The governor’s proposalThe governor’s proposed changes — elimination of progressivity and capital credits and the state’s purchase of credits and losses and establishment of a 20 percent gross revenue exclusion for new oil — provides a balance, Pulliam said, by reducing tax rates at high prices, balanced with elimination of credits.
“The state does continue to receive, at any price level, the highest percentage of the revenue from the oil production,” he said.
Pulliam also said that because it remains a net system, the proposed changes maintain “the alignment between the state take and the producers’ incentives and their operations.”
He said he thinks the proposed system provides “a good incentive for new development without taxing the state treasury along the way and having to fund that new development,” while the gross revenue exclusion “offers the lower effective tax rate for new development.”
The proposal also “sends a very positive message to potential investors,” he said.
While the new proposal is “relatively neutral” it is somewhat regressive (lower percentage of take at higher prices) because the state’s royalty is taken on the gross.
Pulliam said the goal “was to have a government take that was competitive with what is available elsewhere and that range is generally viewed ... if you look at these other areas that are having success ... somewhere in that 60 to 65 percent range.” He said that “you get too much above that range and the investment measures don’t fare as well.”
The 50 million barrel projectFor the 50 million barrel project Econ One used as an example, the incumbent has larger total cash flows, $1.544 billion, than under ACES ($1.120 billion), but the NPV at a 12 percent discount is similar: $319 million under the governor’s proposal compared to $322 million under ACES. Pulliam said that is because the state won’t be subsidizing initial work, so the incumbent will have a larger cash outlay at the beginning.
On the state side, there is a big difference in total revenues, but almost none in NPV, again because the state isn’t subsidizing development: $1.612 billion under the governor’s proposal, compared to $2.264 billion under ACES, but with NPV of $449 million under the governor’s proposal compared to $444 million under ACES.
The state’s cash flows are going to be lower, “but the NPV of those cash flows is going to be about the same.
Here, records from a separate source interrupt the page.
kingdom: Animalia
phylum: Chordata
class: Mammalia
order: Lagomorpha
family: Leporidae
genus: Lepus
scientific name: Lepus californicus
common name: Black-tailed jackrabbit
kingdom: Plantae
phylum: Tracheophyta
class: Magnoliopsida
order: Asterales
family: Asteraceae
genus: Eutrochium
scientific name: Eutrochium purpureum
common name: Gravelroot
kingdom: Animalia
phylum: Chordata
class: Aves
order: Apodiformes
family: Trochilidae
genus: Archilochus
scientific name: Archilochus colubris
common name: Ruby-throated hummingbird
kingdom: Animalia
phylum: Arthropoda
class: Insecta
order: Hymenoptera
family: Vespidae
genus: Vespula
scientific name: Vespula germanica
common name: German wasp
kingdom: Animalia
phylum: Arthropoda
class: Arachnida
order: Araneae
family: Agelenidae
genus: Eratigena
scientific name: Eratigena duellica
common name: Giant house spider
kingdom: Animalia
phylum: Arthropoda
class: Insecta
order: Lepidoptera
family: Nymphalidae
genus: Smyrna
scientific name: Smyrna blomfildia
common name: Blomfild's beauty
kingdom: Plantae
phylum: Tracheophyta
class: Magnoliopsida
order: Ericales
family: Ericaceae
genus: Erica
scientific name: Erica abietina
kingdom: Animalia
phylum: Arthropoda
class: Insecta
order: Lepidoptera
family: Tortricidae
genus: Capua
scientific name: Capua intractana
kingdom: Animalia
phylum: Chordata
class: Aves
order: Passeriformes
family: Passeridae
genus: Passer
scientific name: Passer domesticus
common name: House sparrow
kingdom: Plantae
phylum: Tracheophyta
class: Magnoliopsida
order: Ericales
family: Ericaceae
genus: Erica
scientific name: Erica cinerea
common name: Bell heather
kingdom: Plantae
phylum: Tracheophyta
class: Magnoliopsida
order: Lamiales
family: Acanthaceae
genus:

So we won’t be paying out large sums up front, but we’ll be collecting less — at least at this price level ($100 per barrel West Coast ANS) on an ongoing basis.”
Pulliam said the governor’s proposed tax changes would benefit new participants who are “disadvantaged in many respects right now, because they don’t have ... the ability to buy down their tax rate,” and so can’t have the same internal rate of return or NPV numbers an incumbent can have.
Under the governor’s proposal the new participant would have a cash flow of $1.603 billion, compared to $998 million under ACES, and an NPV of $318 million compared to $203 million under ACES.
The state would have total revenues from a new participant under the proposal of $1.521 billion compared to $2.452 billion under ACES, and an NPV of $451 million under the proposal compared to $627 million under ACES.
Overall, Pulliam said, the governor’s proposal — both for NPV and for cash flow — would put the state right “in the game with what’s available in the Lower 48.”
“It’s a significant improvement from where we’ve been,” he said.